コロワイドが提示したコスト削減策は主に3つある。仕入れ条件の統一による仕入れ価格の低減と、コロワイドが持つ全国11カ所のセントラルキッチン(集中調理施設)を活用したコスト削減、そして両社の物流網の相互活用によるコスト削減だ。

1つめに関しては、共通する食材の仕入れ価格に関して大戸屋のほうが高い場合はコロワイドの価格に合わせることで、大戸屋の仕入れ価格を低減させることを目指す。

セントラルキッチンを活用したコスト削減は、大戸屋店内で調理している食材の一部をコロワイドのセントラルキッチンで加工して店舗に配送することで、店内調理にかかるコスト削減を目指す。また、大戸屋が外部から調達している加工品を、セントラルキッチンで加工したものに切り替えることでもコスト削減につなげる。
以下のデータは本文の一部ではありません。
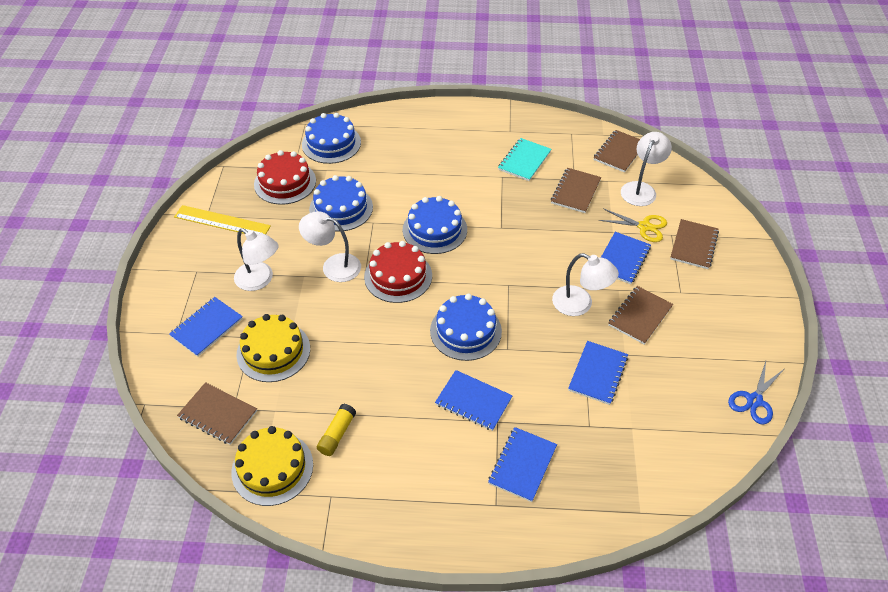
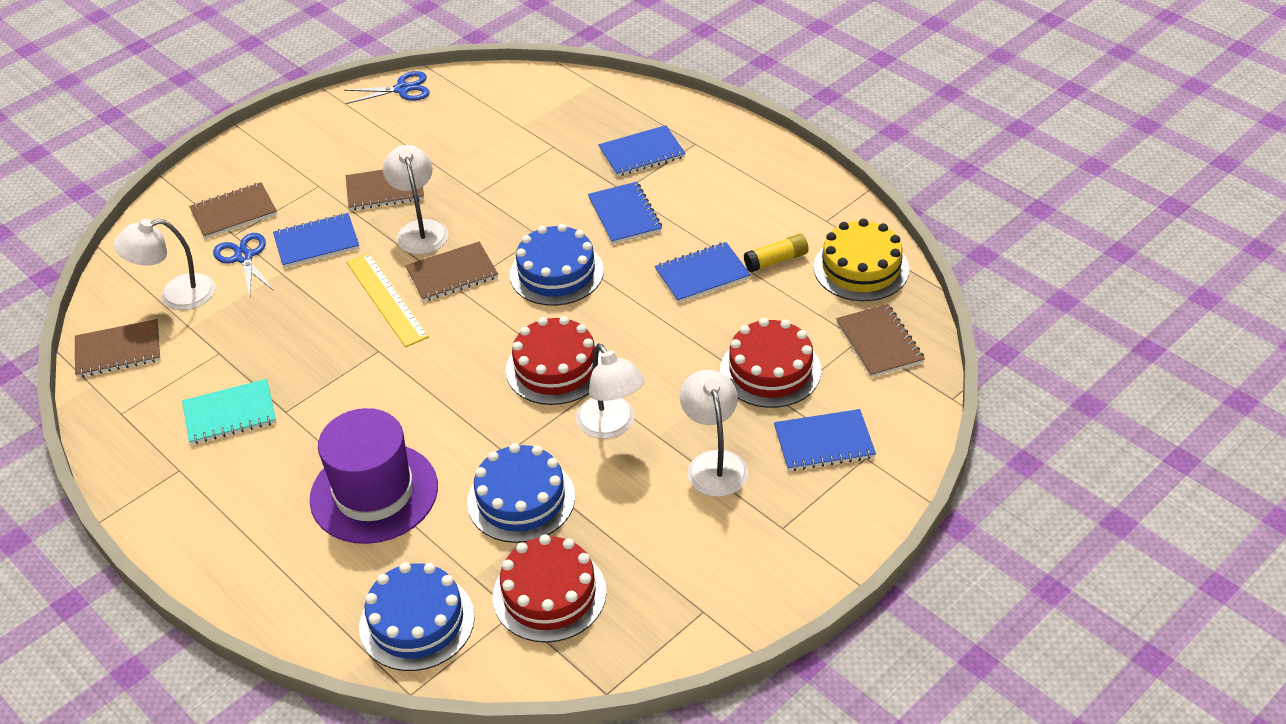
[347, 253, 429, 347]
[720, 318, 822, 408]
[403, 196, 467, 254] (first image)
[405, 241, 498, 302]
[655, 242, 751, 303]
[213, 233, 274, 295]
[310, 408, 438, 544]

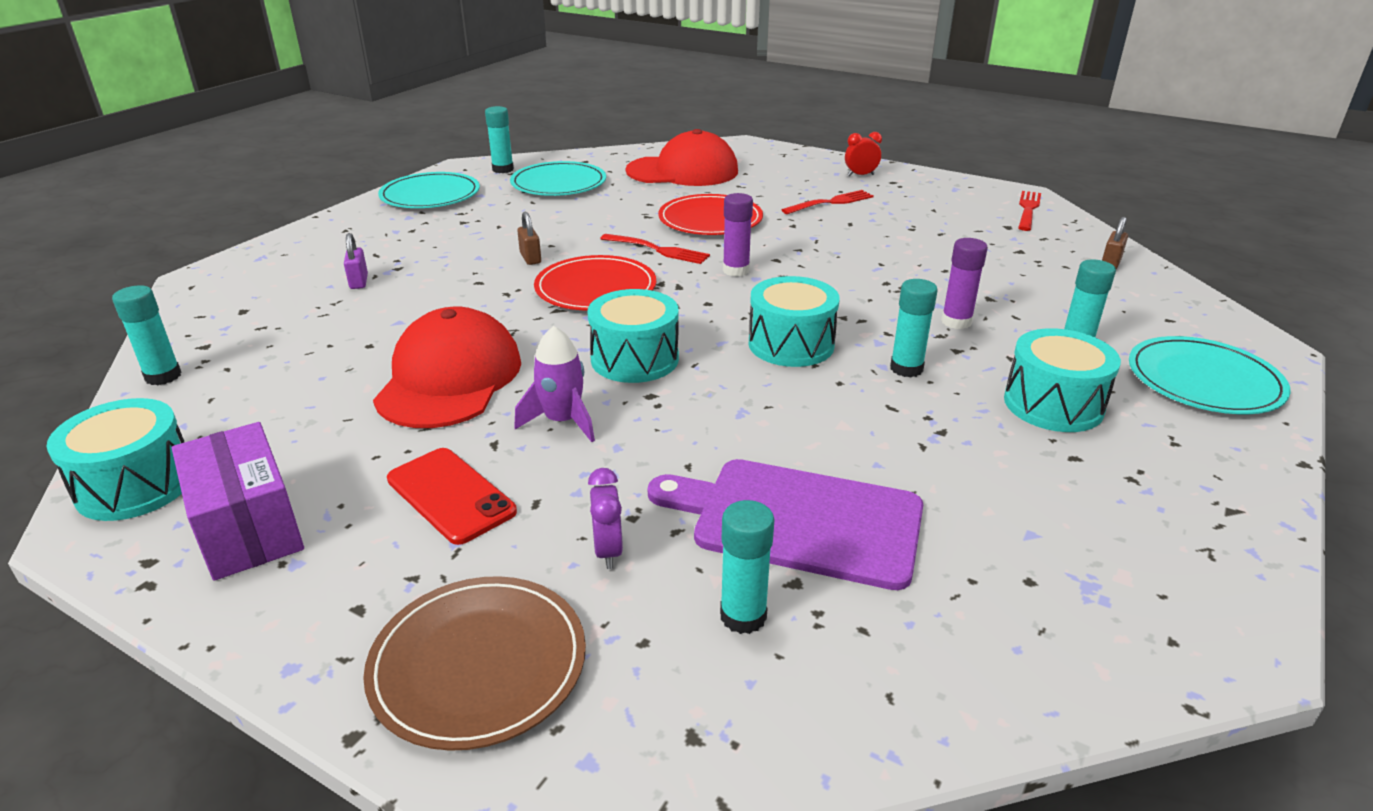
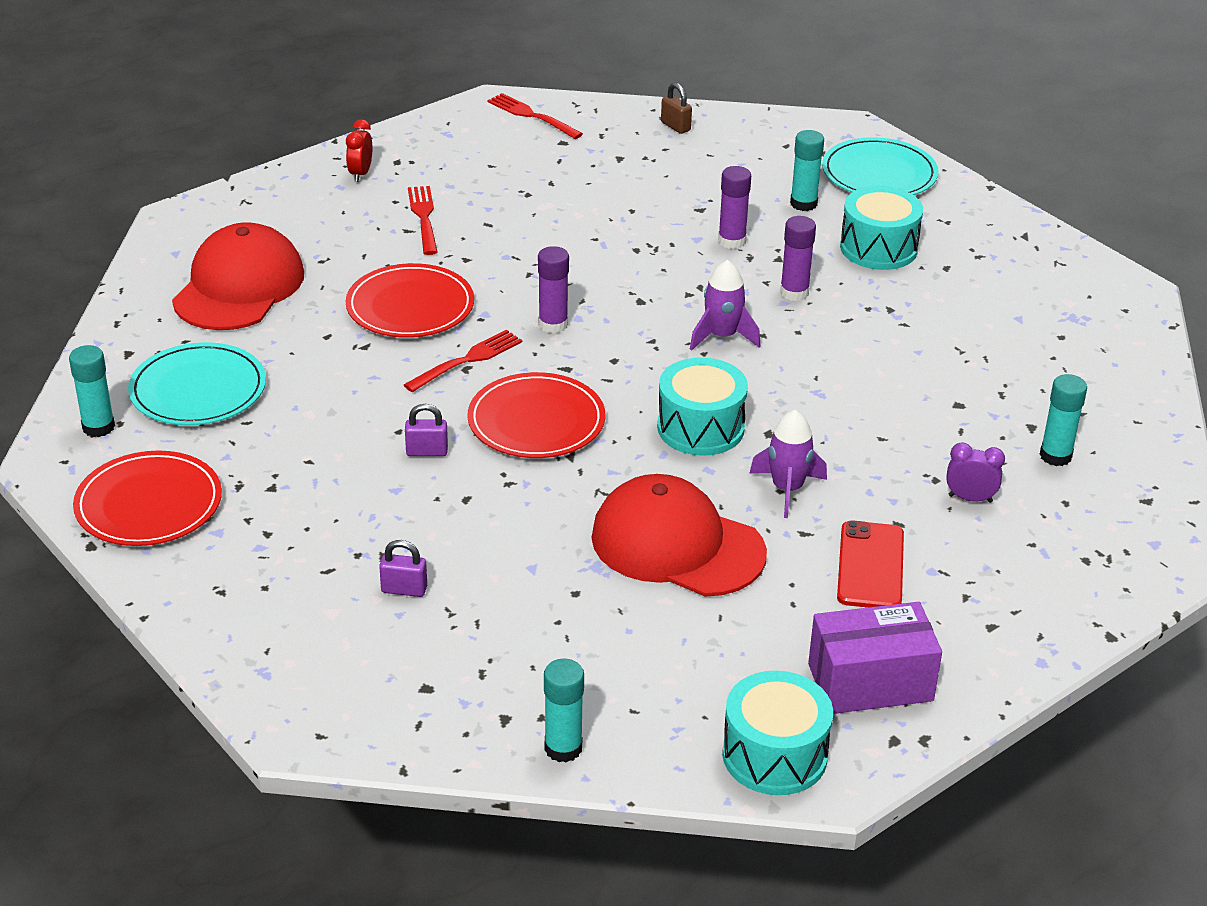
[363, 576, 586, 751] (first image)
[73, 450, 222, 546]
[837, 521, 904, 608]
[405, 404, 448, 456]
[648, 459, 923, 590] (first image)
[690, 260, 760, 351]
[780, 216, 816, 301]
3つめの、物流網の相互活用では、物流拠点を集約することで設備費用などを削減したり物流ルートの効率化で物流費用を低減したりといったことを目指す。

今年6月の株主総会では委任状争奪戦に発展

コロワイドはこうした策を大戸屋に提案しコロワイドグループへの参画を打診したが、大戸屋は独自で経営を立て直すことを主張。そこでコロワイドは、今年6月開催の株主総会で経営陣の刷新を求める株主提案を出すことを表明した。大戸屋はこれに反対し、委任状争奪戦に発展した。結局、株主総会ではコロワイドの議案は否決された。

この結果はある程度予想されていた。株主提案が否決された場合、コロワイドがTOBを仕掛ける公算が高まっていたためだ。TOBは株価の3〜4割のプレミアムを乗せるのが一般的だ。そのため、コロワイドのTOBに応じることで高値で売り抜けることができる。

コロワイドの株主提案が通ってしまえばTOBは行われないはずなので、利ザヤを稼ぐ場合は反対したほうが得をする。カギを握っていたのが大戸屋株式の6割を占めるとみられる個人株主だが、高値で売り抜けることを狙ってかコロワイドの株主提案に反対する個人株主が続出。株主提案は否決されるに至った。